Activities =
(A) According to the review of Archivist Wasp, for how long have Archivists been told that they are chosen?
(B) Print the review of Archivist Wasp from "Archivist Wasp by" up to and including "four hundred years.".

Source extract =
Archivist Wasp by Nicole Kornher-Stace
Rating: ★ ★ ★ ★ ☆
Wasp’s job is simple. Hunt ghosts. And every year she has to fight to remain Archivist. Desperate and alone, she strikes a bargain with the ghost of a supersoldier. She will go with him on his underworld hunt for the long-long ghost of his partner and in exchange she will find out more about his pre-apocalyptic world than any Archivist before her. And there is much to know. After all, Archivists are marked from birth to do the holy work of a goddess. They’re chosen. They’re special. Or so they’ve been told for four hundred years.
Archivist Wasp fears she is not the chosen one, that she won’t survive the trip to the underworld, that the brutal life she has escaped might be better than where she is going. There is only one way to find out.
“I am the Archivist. Catchkeep’s emissary, ambassador, and avatar on earth. Her bones and stars my flesh; my flesh and bones Her stars. Mine is the mouth through which the dead world speaks. Mine are the hands that record what the dead world left behind. Mine are the eyes that hold vigil, so that the old world’s death does not return to kill the world anew.”
Wow. What an unexpected, beautiful, strange, unique, imaginative story this was. For most of it, I felt a lot like Alice must have in Wonderland.
The main character, Wasp, is an Archivist, the goddess Catchkeep’s human embodiment. Or so she’s been raised to believe. Her job in the post apocalyptic wasteland this book drops you into is capturing, studying, and killing ghosts in an attempt to learn something from them about the Time Before and how it was destroyed.
The world Wasp introduces you to is brutal, and so is she. It opens with her murdering a trio of girls called Upstarts, something she’s forced to do every year if she wants to remain the Archivist, for there can only be one. She’s respected, shunned, hated, and feared in equal measure by everyone else around her. The only company she keeps is the girls who want to kill her and take her place, the Catchkeep priest who lives to torment her, and the ghosts she hunts.
After four hundred years of former Archivists learning nothing from their prey, she manages to come upon a ghost stronger than any other she’s ever encountered. What’s more impressive, this one can speak. Something she once thought impossible.

Supplied information =
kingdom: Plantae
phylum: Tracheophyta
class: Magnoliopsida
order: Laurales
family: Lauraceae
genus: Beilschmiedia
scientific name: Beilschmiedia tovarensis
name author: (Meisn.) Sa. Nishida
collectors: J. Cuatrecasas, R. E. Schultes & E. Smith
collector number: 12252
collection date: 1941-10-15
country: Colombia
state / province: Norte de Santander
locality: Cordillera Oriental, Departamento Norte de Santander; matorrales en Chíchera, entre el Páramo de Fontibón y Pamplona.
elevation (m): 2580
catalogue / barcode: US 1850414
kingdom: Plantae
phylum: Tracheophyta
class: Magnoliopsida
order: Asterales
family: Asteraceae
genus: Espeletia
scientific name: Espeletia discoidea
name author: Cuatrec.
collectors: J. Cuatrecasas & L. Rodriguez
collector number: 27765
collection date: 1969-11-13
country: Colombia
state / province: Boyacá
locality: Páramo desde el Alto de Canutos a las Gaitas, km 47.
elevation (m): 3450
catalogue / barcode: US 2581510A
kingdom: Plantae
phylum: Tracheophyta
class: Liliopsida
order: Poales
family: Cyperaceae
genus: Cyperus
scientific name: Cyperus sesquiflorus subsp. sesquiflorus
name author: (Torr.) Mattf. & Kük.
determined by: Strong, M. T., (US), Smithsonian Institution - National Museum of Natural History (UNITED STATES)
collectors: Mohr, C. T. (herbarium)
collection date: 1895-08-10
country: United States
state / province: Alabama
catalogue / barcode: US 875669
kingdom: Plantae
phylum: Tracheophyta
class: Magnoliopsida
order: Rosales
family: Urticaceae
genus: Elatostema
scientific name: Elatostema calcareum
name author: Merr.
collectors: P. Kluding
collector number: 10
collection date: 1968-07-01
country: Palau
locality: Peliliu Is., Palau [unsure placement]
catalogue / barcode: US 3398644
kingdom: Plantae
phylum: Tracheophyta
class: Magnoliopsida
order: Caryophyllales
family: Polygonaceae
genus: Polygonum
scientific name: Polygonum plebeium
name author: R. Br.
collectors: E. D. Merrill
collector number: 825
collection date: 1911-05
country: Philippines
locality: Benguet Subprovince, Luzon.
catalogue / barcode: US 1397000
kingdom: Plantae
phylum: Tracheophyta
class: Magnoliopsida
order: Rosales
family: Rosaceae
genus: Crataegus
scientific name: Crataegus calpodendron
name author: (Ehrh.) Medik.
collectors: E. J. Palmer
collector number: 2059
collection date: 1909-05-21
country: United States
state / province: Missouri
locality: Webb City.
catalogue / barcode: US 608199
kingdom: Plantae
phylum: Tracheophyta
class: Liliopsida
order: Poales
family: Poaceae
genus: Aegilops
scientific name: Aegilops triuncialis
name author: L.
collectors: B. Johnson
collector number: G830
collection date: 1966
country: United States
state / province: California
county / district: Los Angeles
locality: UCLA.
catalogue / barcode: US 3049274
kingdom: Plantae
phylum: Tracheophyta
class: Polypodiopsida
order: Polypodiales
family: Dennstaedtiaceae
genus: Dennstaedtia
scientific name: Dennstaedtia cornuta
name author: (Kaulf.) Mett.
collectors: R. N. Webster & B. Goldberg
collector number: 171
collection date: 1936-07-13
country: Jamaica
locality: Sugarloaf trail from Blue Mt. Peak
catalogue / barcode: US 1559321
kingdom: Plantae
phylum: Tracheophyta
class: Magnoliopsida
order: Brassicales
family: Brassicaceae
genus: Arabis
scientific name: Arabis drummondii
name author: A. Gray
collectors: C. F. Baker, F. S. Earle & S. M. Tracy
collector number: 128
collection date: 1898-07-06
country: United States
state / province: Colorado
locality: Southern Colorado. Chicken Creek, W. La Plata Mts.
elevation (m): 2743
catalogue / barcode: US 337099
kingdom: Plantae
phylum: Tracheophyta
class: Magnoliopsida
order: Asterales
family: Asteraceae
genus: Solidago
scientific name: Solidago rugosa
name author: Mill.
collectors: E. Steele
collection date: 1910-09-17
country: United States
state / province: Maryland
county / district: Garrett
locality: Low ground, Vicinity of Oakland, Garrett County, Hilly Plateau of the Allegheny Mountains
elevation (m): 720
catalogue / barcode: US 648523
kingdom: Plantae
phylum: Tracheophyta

Answers for this exercise =
(A) Four hundred years.

(B)
Archivist Wasp by Nicole Kornher-Stace
Rating: ★ ★ ★ ★ ☆
Wasp’s job is simple. Hunt ghosts. And every year she has to fight to remain Archivist. Desperate and alone, she strikes a bargain with the ghost of a supersoldier. She will go with him on his underworld hunt for the long-long ghost of his partner and in exchange she will find out more about his pre-apocalyptic world than any Archivist before her. And there is much to know. After all, Archivists are marked from birth to do the holy work of a goddess. They’re chosen. They’re special. Or so they’ve been told for four hundred years.